*** Dataset content ***

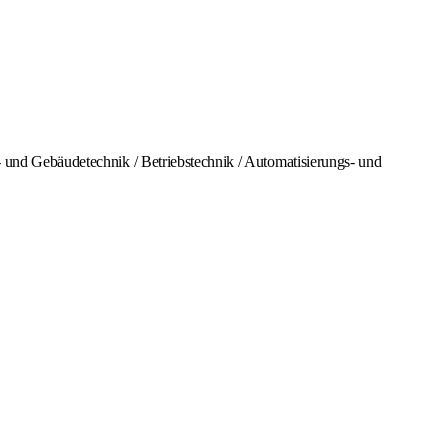
e- und Gebäudetechnik / Betriebstechnik / Automatisierungs- und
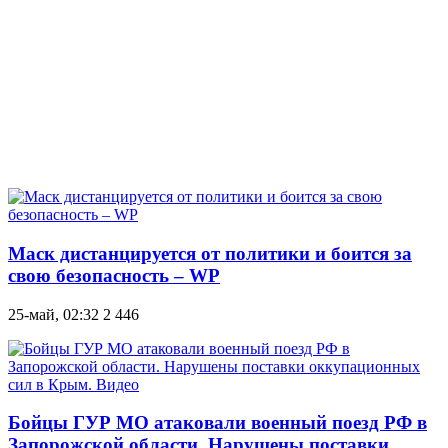
Маск дистанцируется от политики и боится за
свою безопасность – WP
25-май, 02:32
2 446
Бойцы ГУР МО атаковали военный поезд РФ в
Запорожской области. Нарушены поставки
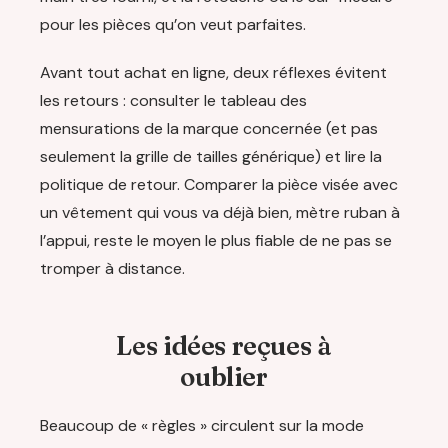
pour les pièces qu’on veut parfaites.
Avant tout achat en ligne, deux réflexes évitent
les retours : consulter le tableau des
mensurations de la marque concernée (et pas
seulement la grille de tailles générique) et lire la
politique de retour. Comparer la pièce visée avec
un vêtement qui vous va déjà bien, mètre ruban à
l’appui, reste le moyen le plus fiable de ne pas se
tromper à distance.
Les idées reçues à
oublier
Beaucoup de « règles » circulent sur la mode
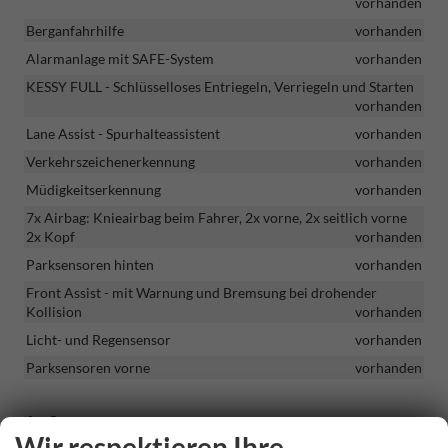
vorhanden
Berganfahrhilfe
vorhanden
Alarmanlage mit SAFE-System
vorhanden
KESSY FULL - Schlüsselloses Entriegeln, Verriegeln und Starten
vorhanden
Lane Assist - Spurhalteassistent
vorhanden
Verkehrszeichenerkennung
vorhanden
Müdigkeitserkennung
vorhanden
7x Airbag: Knieairbag beim Fahrer, 2x vorne, 2x seitlich vorne
2x Kopf
vorhanden
Parksensoren hinten
vorhanden
Front Assist - mit Warnung und Bremsung bei drohender
Kollision
vorhanden
Licht- und Regensensor
vorhanden
Parksensoren vorne
vorhanden
Außen
Wir respektieren Ihre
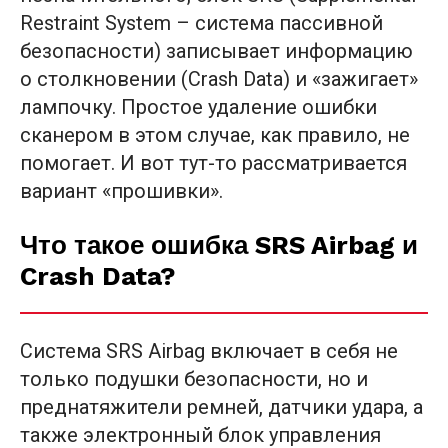
Restraint System – система пассивной
безопасности) записывает информацию
о столкновении (Crash Data) и «зажигает»
лампочку. Простое удаление ошибки
сканером в этом случае, как правило, не
помогает. И вот тут-то рассматривается
вариант «прошивки».
Что такое ошибка SRS Airbag и
Crash Data?
Система SRS Airbag включает в себя не
только подушки безопасности, но и
преднатяжители ремней, датчики удара, а
также электронный блок управления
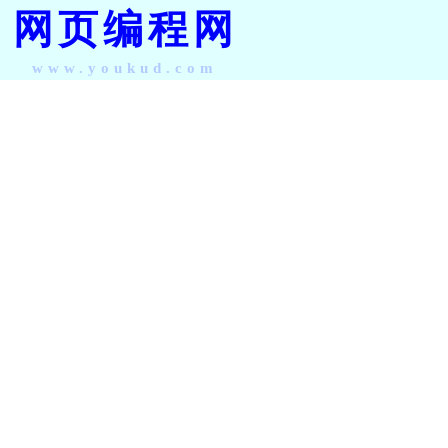
网页编程网
www.youkud.com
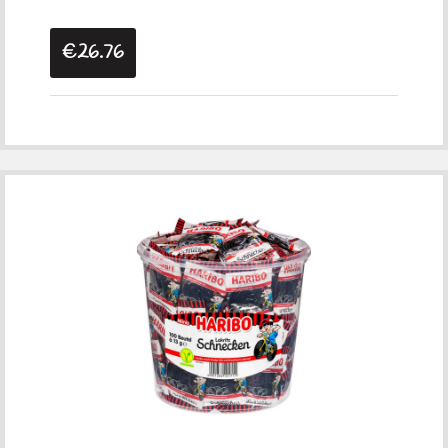
€26.76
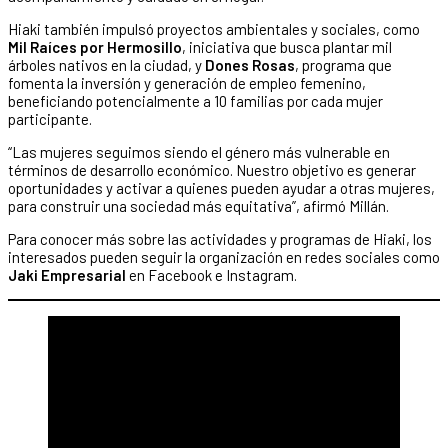
Hiaki también impulsó proyectos ambientales y sociales, como
Mil Raíces por Hermosillo
, iniciativa que busca plantar mil
árboles nativos en la ciudad, y
Dones Rosas
, programa que
fomenta la inversión y generación de empleo femenino,
beneficiando potencialmente a 10 familias por cada mujer
participante.
“Las mujeres seguimos siendo el género más vulnerable en
términos de desarrollo económico. Nuestro objetivo es generar
oportunidades y activar a quienes pueden ayudar a otras mujeres,
para construir una sociedad más equitativa”, afirmó Millán.
Para conocer más sobre las actividades y programas de Hiaki, los
interesados pueden seguir la organización en redes sociales como
Jaki Empresarial
en Facebook e Instagram.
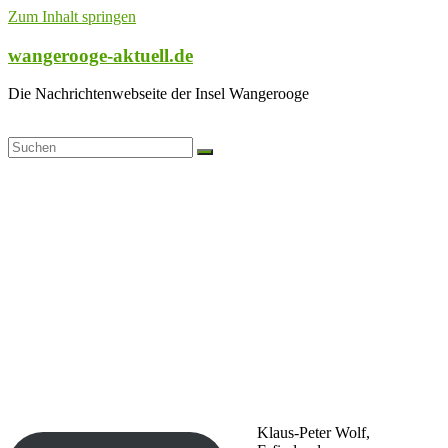
Zum Inhalt springen
wangerooge-aktuell.de
Die Nachrichtenwebseite der Insel Wangerooge
Klaus-Peter Wolf,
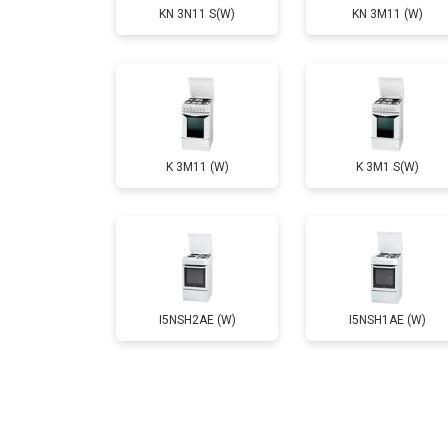
KN 3N11 S(W)
KN 3M11 (W)
Ремонт электропроводки
Замена лампы подсветки
K 3M11 (W)
K 3M1 S(W)
Ремонт чугунной конфорки
I5NSH2AE (W)
I5NSH1AE (W)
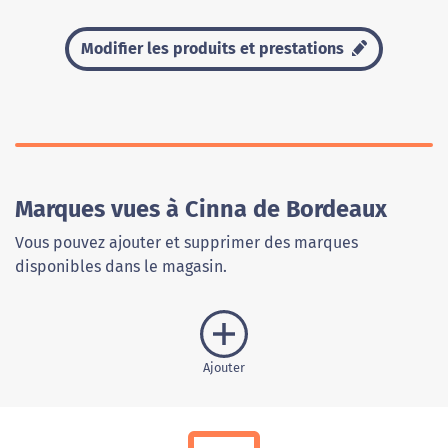
Modifier les produits et prestations
Marques vues à Cinna de Bordeaux
Vous pouvez ajouter et supprimer des marques
disponibles dans le magasin.
Ajouter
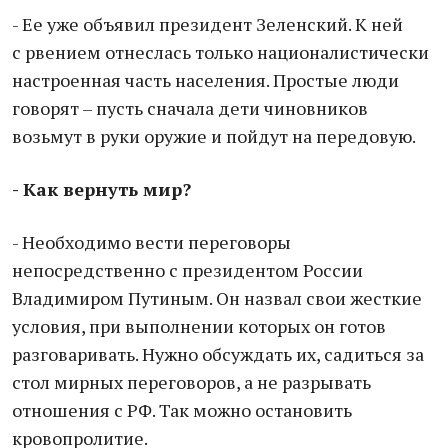
- Ее уже объявил президент Зеленский. К ней
с рвением отнеслась только националистически
настроенная часть населения. Простые люди
говорят – пусть сначала дети чиновников
возьмут в руки оружие и пойдут на передовую.
- Как вернуть мир?
- Необходимо вести переговоры
непосредственно с президентом России
Владимиром Путиным. Он назвал свои жесткие
условия, при выполнении которых он готов
разговаривать. Нужно обсуждать их, садиться за
стол мирных переговоров, а не разрывать
отношения с РФ. Так можно остановить
кровопролитие.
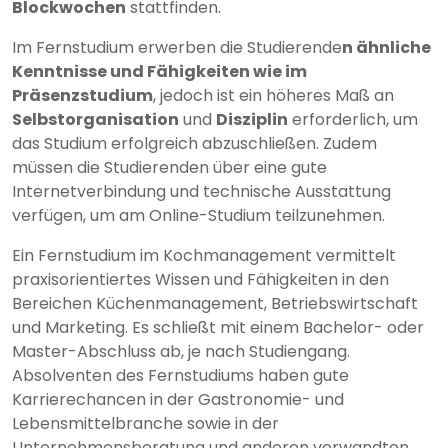
Blockwochen
stattfinden.
Im Fernstudium erwerben die Studierende
n ähnliche
Kenntnisse und Fähigkeiten wie im
Präsenzstudium
, jedoch ist ein höheres Maß an
Selbstorganisation
und
Disziplin
erforderlich, um
das Studium erfolgreich abzuschließen. Zudem
müssen die Studierenden über eine gute
Internetverbindung und technische Ausstattung
verfügen, um am Online-Studium teilzunehmen.
Ein Fernstudium im Kochmanagement vermittelt
praxisorientiertes Wissen und Fähigkeiten in den
Bereichen Küchenmanagement, Betriebswirtschaft
und Marketing. Es schließt mit einem Bachelor- oder
Master-Abschluss ab, je nach Studiengang.
Absolventen des Fernstudiums haben gute
Karrierechancen in der Gastronomie- und
Lebensmittelbranche sowie in der
Unternehmensberatung und anderen verwandten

*** End of Dataset content ***

» **Task instructions**: The answer must be the data above, repeated exactly, with no pictures.

» **Task response**:
e- und Gebäudetechnik / Betriebstechnik / Automatisierungs- und
Маск дистанцируется от политики и боится за
свою безопасность – WP
25-май, 02:32
2 446
Бойцы ГУР МО атаковали военный поезд РФ в
Запорожской области. Нарушены поставки
pour les pièces qu’on veut parfaites.
Avant tout achat en ligne, deux réflexes évitent
les retours : consulter le tableau des
mensurations de la marque concernée (et pas
seulement la grille de tailles générique) et lire la
politique de retour. Comparer la pièce visée avec
un vêtement qui vous va déjà bien, mètre ruban à
l’appui, reste le moyen le plus fiable de ne pas se
tromper à distance.
Les idées reçues à
oublier
Beaucoup de « règles » circulent sur la mode
vorhanden
Berganfahrhilfe
vorhanden
Alarmanlage mit SAFE-System
vorhanden
KESSY FULL - Schlüsselloses Entriegeln, Verriegeln und Starten
vorhanden
Lane Assist - Spurhalteassistent
vorhanden
Verkehrszeichenerkennung
vorhanden
Müdigkeitserkennung
vorhanden
7x Airbag: Knieairbag beim Fahrer, 2x vorne, 2x seitlich vorne
2x Kopf
vorhanden
Parksensoren hinten
vorhanden
Front Assist - mit Warnung und Bremsung bei drohender
Kollision
vorhanden
Licht- und Regensensor
vorhanden
Parksensoren vorne
vorhanden
Außen
Wir respektieren Ihre
Restraint System – система пассивной
безопасности) записывает информацию
о столкновении (Crash Data) и «зажигает»
лампочку. Простое удаление ошибки
сканером в этом случае, как правило, не
помогает. И вот тут-то рассматривается
вариант «прошивки».
Что такое ошибка SRS Airbag и
Crash Data?
Система SRS Airbag включает в себя не
только подушки безопасности, но и
преднатяжители ремней, датчики удара, а
также электронный блок управления
网页编程网
www.youkud.com
€26.76
Hiaki también impulsó proyectos ambientales y sociales, como
Mil Raíces por Hermosillo
, iniciativa que busca plantar mil
árboles nativos en la ciudad, y
Dones Rosas
, programa que
fomenta la inversión y generación de empleo femenino,
beneficiando potencialmente a 10 familias por cada mujer
participante.
“Las mujeres seguimos siendo el género más vulnerable en
términos de desarrollo económico. Nuestro objetivo es generar
oportunidades y activar a quienes pueden ayudar a otras mujeres,
para construir una sociedad más equitativa”, afirmó Millán.
Para conocer más sobre las actividades y programas de Hiaki, los
interesados pueden seguir la organización en redes sociales como
Jaki Empresarial
en Facebook e Instagram.
Zum Inhalt springen
wangerooge-aktuell.de
Die Nachrichtenwebseite der Insel Wangerooge
Klaus-Peter Wolf,
KN 3N11 S(W)
KN 3M11 (W)
Ремонт электропроводки
Замена лампы подсветки
K 3M11 (W)
K 3M1 S(W)
Ремонт чугунной конфорки
I5NSH2AE (W)
I5NSH1AE (W)
Modifier les produits et prestations
Marques vues à Cinna de Bordeaux
Vous pouvez ajouter et supprimer des marques
disponibles dans le magasin.
Ajouter
- Ее уже объявил президент Зеленский. К ней
с рвением отнеслась только националистически
настроенная часть населения. Простые люди
говорят – пусть сначала дети чиновников
возьмут в руки оружие и пойдут на передовую.
- Как вернуть мир?
- Необходимо вести переговоры
непосредственно с президентом России
Владимиром Путиным. Он назвал свои жесткие
условия, при выполнении которых он готов
разговаривать. Нужно обсуждать их, садиться за
стол мирных переговоров, а не разрывать
отношения с РФ. Так можно остановить
кровопролитие.
Blockwochen
stattfinden.
Im Fernstudium erwerben die Studierende
n ähnliche
Kenntnisse und Fähigkeiten wie im
Präsenzstudium
, jedoch ist ein höheres Maß an
Selbstorganisation
und
Disziplin
erforderlich, um
das Studium erfolgreich abzuschließen. Zudem
müssen die Studierenden über eine gute
Internetverbindung und technische Ausstattung
verfügen, um am Online-Studium teilzunehmen.
Ein Fernstudium im Kochmanagement vermittelt
praxisorientiertes Wissen und Fähigkeiten in den
Bereichen Küchenmanagement, Betriebswirtschaft
und Marketing. Es schließt mit einem Bachelor- oder
Master-Abschluss ab, je nach Studiengang.
Absolventen des Fernstudiums haben gute
Karrierechancen in der Gastronomie- und
Lebensmittelbranche sowie in der
Unternehmensberatung und anderen verwandten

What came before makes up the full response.